Material shown:
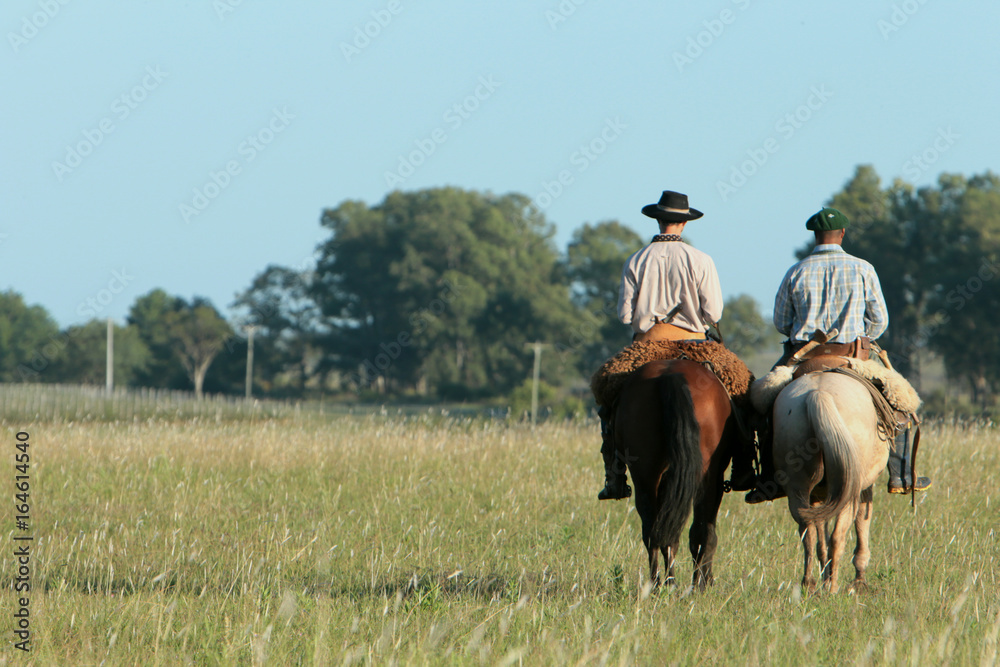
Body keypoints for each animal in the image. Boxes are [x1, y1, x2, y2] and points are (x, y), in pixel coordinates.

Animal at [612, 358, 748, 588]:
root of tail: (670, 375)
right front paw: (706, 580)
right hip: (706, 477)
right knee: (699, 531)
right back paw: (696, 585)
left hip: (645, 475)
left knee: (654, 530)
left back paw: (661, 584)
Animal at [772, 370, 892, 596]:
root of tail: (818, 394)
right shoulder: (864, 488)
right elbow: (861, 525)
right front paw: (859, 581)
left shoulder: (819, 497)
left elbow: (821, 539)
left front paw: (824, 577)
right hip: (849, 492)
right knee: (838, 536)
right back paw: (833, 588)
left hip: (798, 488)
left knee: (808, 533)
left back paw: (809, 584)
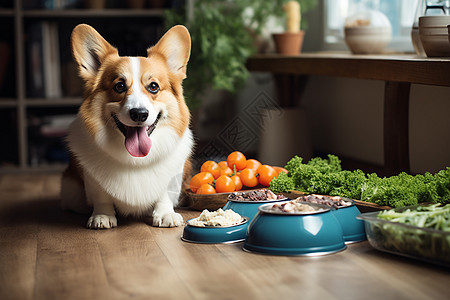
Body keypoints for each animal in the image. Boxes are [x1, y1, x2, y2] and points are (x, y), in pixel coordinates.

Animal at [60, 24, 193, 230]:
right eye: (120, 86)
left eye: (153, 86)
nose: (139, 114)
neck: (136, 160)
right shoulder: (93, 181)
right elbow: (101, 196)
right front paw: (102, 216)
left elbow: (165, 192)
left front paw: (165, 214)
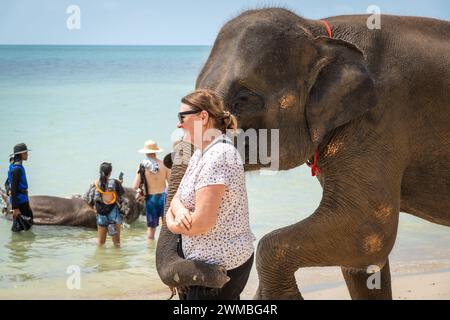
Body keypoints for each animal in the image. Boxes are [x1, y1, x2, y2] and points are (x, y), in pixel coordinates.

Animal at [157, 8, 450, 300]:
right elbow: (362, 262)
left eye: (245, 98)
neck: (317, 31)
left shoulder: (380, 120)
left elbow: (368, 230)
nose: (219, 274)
* * *
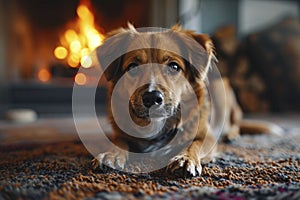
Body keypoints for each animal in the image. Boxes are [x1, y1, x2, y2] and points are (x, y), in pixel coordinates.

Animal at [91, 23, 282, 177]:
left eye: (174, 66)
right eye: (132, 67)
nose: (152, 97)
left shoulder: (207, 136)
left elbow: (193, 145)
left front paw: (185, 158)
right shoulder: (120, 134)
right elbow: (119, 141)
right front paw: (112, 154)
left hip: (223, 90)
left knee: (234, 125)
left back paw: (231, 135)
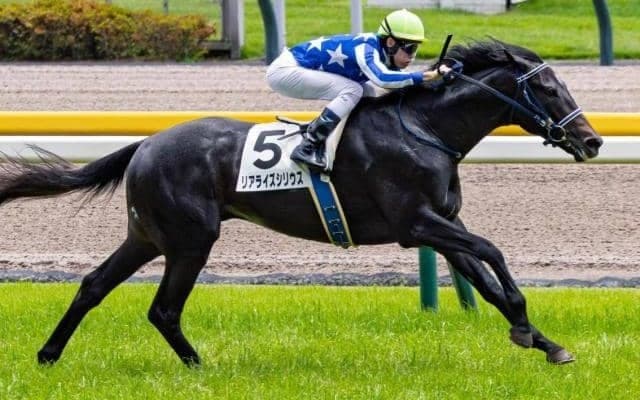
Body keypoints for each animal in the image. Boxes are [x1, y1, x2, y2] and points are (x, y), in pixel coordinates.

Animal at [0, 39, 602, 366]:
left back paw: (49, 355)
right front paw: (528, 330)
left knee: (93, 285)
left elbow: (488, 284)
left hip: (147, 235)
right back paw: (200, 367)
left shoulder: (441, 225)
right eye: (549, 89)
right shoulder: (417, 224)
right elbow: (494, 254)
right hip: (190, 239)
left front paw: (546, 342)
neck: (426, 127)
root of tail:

Task directions: For the word "front", show every line of the entries that holds it.

Result for this task:
right front paw: (706, 580)
right front paw: (859, 581)
left front paw: (824, 577)
right front paw: (102, 216)
left front paw: (165, 214)
left front paw: (185, 158)
right front paw: (112, 154)
right front paw: (528, 330)
left front paw: (546, 342)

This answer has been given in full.